Unlike tf.keras.Sequential, each function can depend on the output of all previous elements rather than only the immediately previous.

and

Each list element implements the i-th full conditional distribution, p(x[i] | x[:i]).

Is there a simple way to subclass tfp.distributions.JointDistribution to generate a concatenation of Categorical distributions?

davmre commented 4 years ago

But what if you want to create a joint distribution where each component distribution is dependent on all other components.

Every joint distribution can be factored into a sequence of conditional distributions, so it's possible in principle, even if it might not be the most convenient representation. Can you give a more specific example of a distribution you're trying to represent?

arainboldt commented 4 years ago

Yea, basically, I'm trying to model large arrays of survey data. So I have ~250 multinomial/categorical distributions with a variety of event shapes, and I want to model their joint distribution using a GAN and/or VAE. Currently, I've got tfd.Categorical distros in a list and I'm managing all the indexing and processing alright, but I would like to set it up as a sub-class of tfp.Distribution in order to facilitate training flows.

davmre commented 4 years ago

Ah, that makes sense. Yeah, there's no great TFP-idiomatic way to split up a deep generative model into a joint distribution over multiple parts at the moment. In the medium term, we're looking at extending the Bijector API to allow joint inputs or outputs, but that's still a while away.

That said I'm still a bit confused what you're hoping to do. For VAEs and GANs, the marginal distribution over the generator outputs usually isn't tractable anyway.

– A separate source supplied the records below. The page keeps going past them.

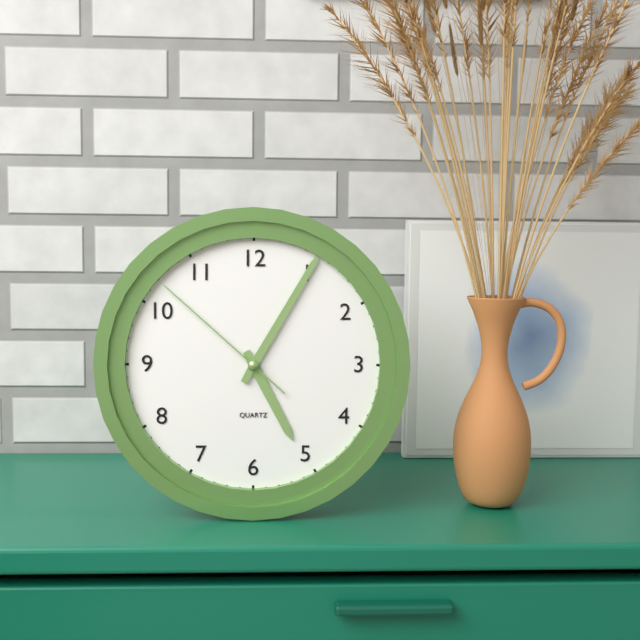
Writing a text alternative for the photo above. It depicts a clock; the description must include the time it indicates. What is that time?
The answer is 5:05:52
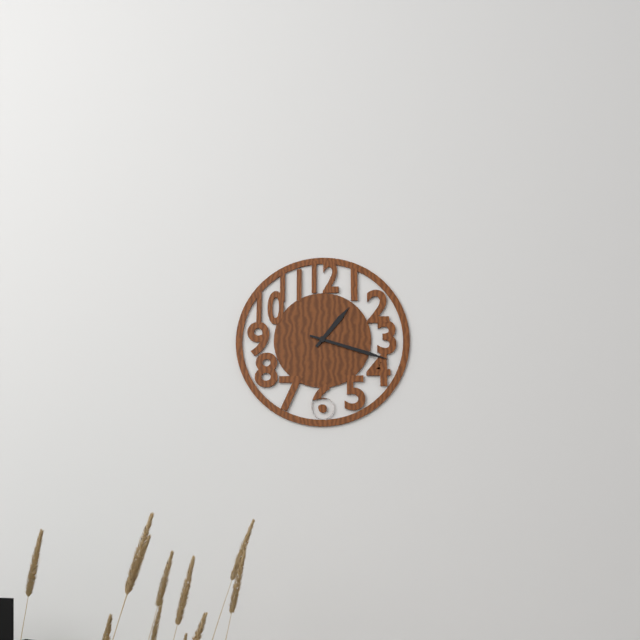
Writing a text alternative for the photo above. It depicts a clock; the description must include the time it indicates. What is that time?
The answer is 1:18
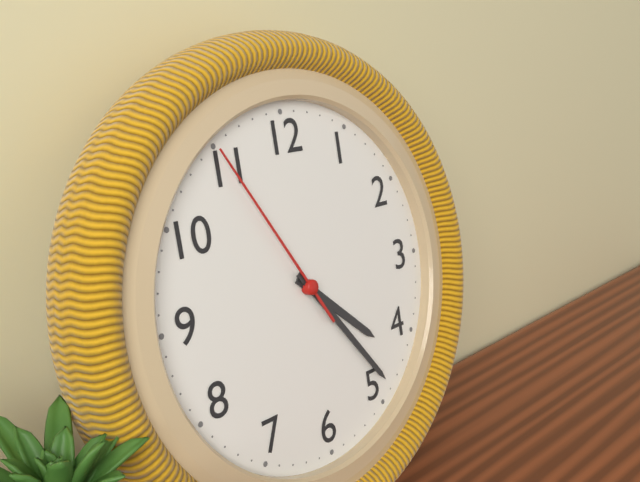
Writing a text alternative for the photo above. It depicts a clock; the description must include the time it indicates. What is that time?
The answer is 4:24:55
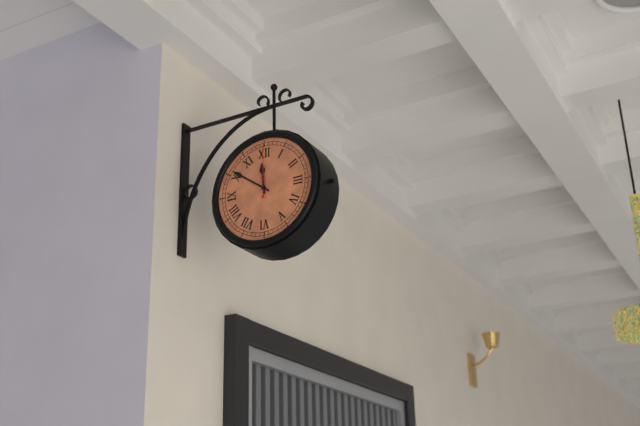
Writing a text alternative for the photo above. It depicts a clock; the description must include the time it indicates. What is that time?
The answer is 11:51:00
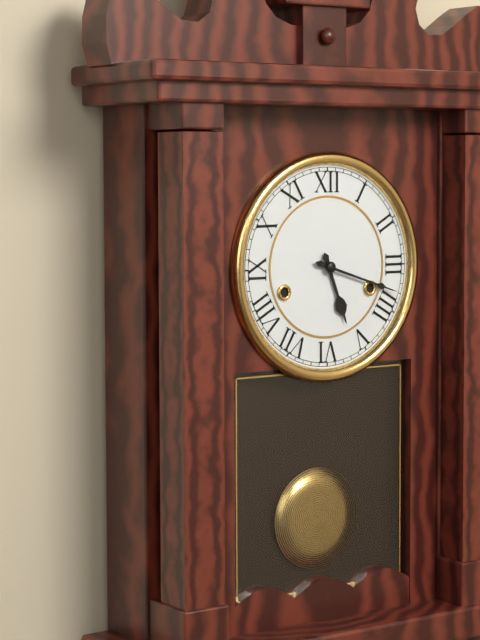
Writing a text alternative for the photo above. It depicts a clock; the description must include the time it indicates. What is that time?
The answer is 5:18
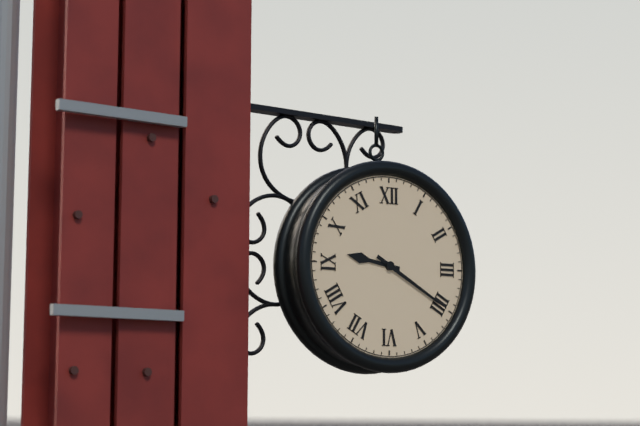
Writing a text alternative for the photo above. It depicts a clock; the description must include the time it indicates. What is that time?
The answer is 9:20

The conditional distribution over outputs given the latents cases is often nice (e.g. the decoder in an binarized MNIST VAE spits out the logits of 28*28 Bernoulli pixels, which are independent conditioned on the latents even though they're not marginally independent) and can be represented using TFP tools, but I'm not sure you could fit the marginal distribution of a GAN or VAE into a Distribution object --- AFAICT you'd have to give up on computing log_prob in favor of some other loss function like the ELBO?

arainboldt commented 4 years ago

Hi again @davmre,

Is there any reason why it wouldn't work or wouldn't be advisable to use the tfp.JointDistribution class for the above described use case? It seems like it would be a ideal situation to use it.

Also, from what I understand, please correct me, ELBO is the sum of KL-div and log-p, so wouldn't I need to calculate log-p of the generated sample regardless?